Under existing legal guidelines, spouses can bequeath one another a limitless amount of money when they pass away, without the worry of estate tax, due to an Internal Revenue Service tax rule stipulation. This deduction permits the first spouse that passes away to leave as much of their estate to spouse that is left behind as they wish to, free of tax. Nonetheless, when the surviving spouse passes away and passes their estate on to their heirs or children, the estate will benefit just from the remaining spouse’s tax exemption. In effect, the first spouse’s exemption is wasted. The A/B trust preserves the exemption of the first spouse to die. Thus, when the first spouse passes away, up to 3.5 million dollars can be placed into an A/B trust. Even when the surviving spouse dies, the A/B trust is not taxable.

The A/B trust starts out as a simple revocable trust until the first spouse dies. At that time, the trust is then divided into what are known as sub-trusts, trust A (the survivor’s trust) and trust B (the credit-shelter trust). The survivor’s trust will remain revocable and will contain the survivor’s property interest, with the surviving spouse being in control of the trust. The trust typically will be in receipt of all assets in excess of the applicable exclusion – currently 3.5 million dollars. The credit-shelter trust is irrevocable and is made up of the deceased spouse’s assets. These assets can pass free of taxes, equal to the unused applicable exclusion. This trust is engineered to be a bypass trust that can be passed from one generation to the next without triggering a transfer tax. The surviving spouse can use assets from credit-shelter trust for their needs.

A/B Trust Benefits

The benefits of an A/B trust include:

* Doubles the life-time exemption from the federal death tax or estate tax.

* Ensures that the surviving spouse is financially taken care of upon the death of the first spouse.

* For the surviving spouse, an A/B trust will allow for access to the income of the trust for their lifetime; the surviving spouse can use the principal of the trust for needs like health, maintenance, education, and support.

* Allows for the maximum benefits of the estate for children or other heirs.

* Prevents the surviving spouse from changing the beneficiary selection of the deceased spouse.

* May help to avoid or decrease federal estate tax burden when the couple’s estate value when the second spouse dies is higher than anticipated.
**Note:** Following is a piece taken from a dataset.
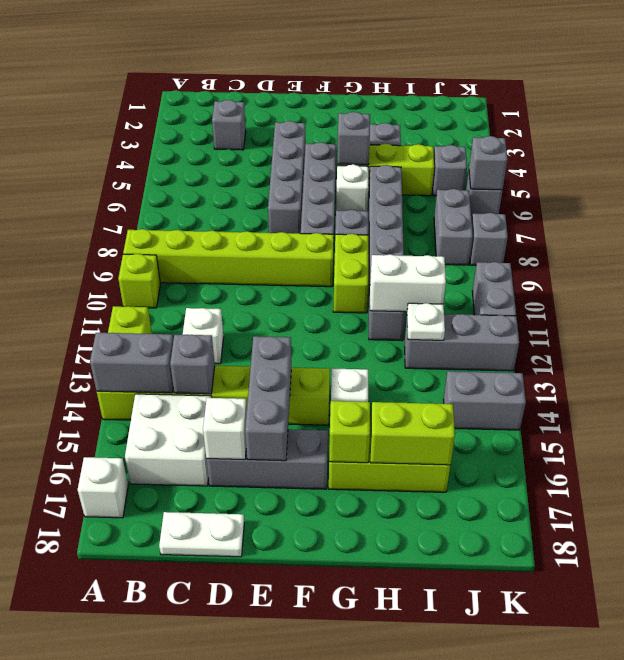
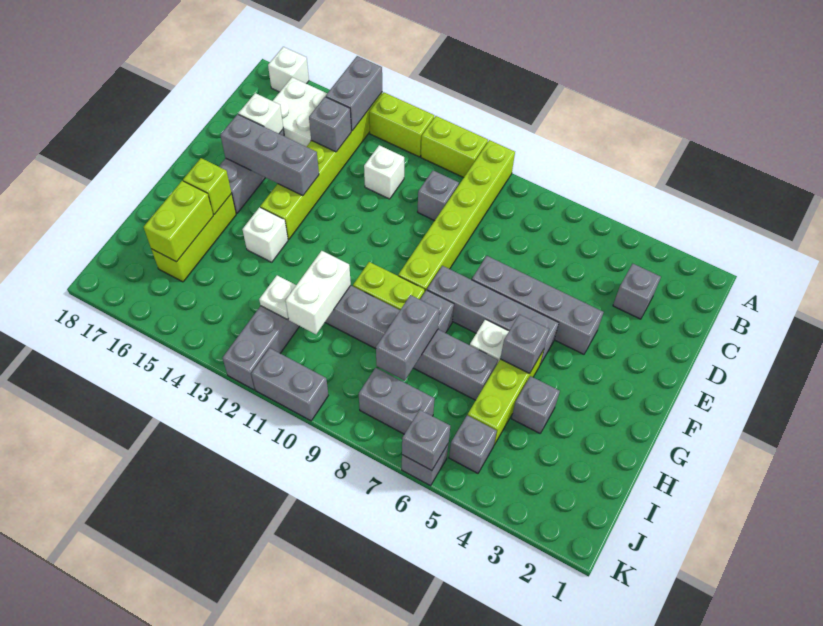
lime 1x1 brick [118,254,160,308] -> lime 1x2 brick [421,116,488,178]
white 1x2 plate [159,512,244,557] -> none
grey 1x2 brick [443,371,526,430] -> grey 1x2 brick moved to [376,295,439,381]
grey 1x1 brick [470,213,508,265] -> grey 1x1 brick moved to [418,171,459,221]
Although not all couples will benefit or need an A/B trust, even those married couples that do not believe that they will be affected by the federal death or estate tax should still determine whether they may be subject to any state estate tax. Further, since your assets may appreciate in value, you should also determine during estate planning if you may have a taxable estate in the years to come, as an A/B trust can be very beneficial to protecting your estate as outlined above. A regular review of your estate with an estate planner is the best way to make these determinations. The estate planner can advise you on adjustments that should be made due to changes in your net worth, personal circumstances, and tax code laws.